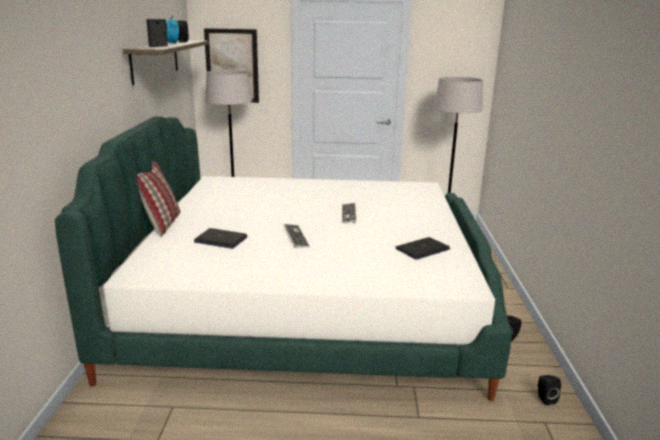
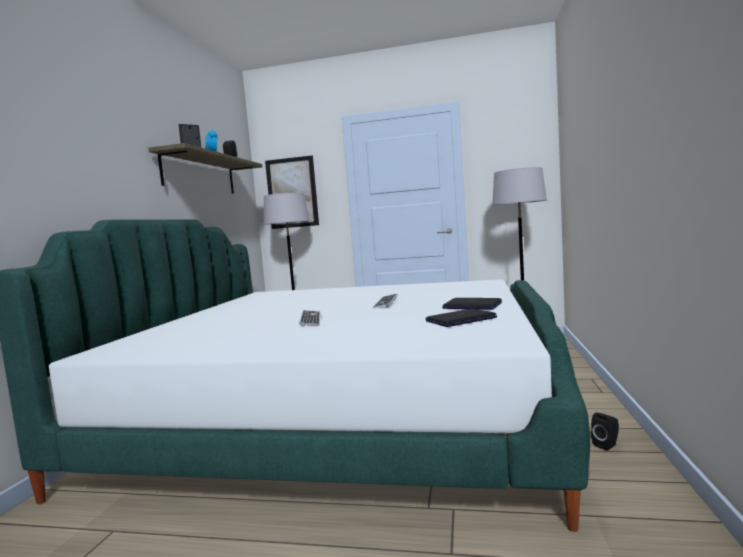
camera: 10 degrees right, 15 degrees down
pillow [137,161,180,237] -> none
laptop [194,228,248,249] -> laptop moved to [442,298,502,310]
black speaker [538,375,561,405] -> none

- - -

Your objective: An exact copy of the data is required, with the pictures excluded.

Written response:
camera: 10 degrees right, 15 degrees down
pillow [137,161,180,237] -> none
laptop [194,228,248,249] -> laptop moved to [442,298,502,310]
black speaker [538,375,561,405] -> none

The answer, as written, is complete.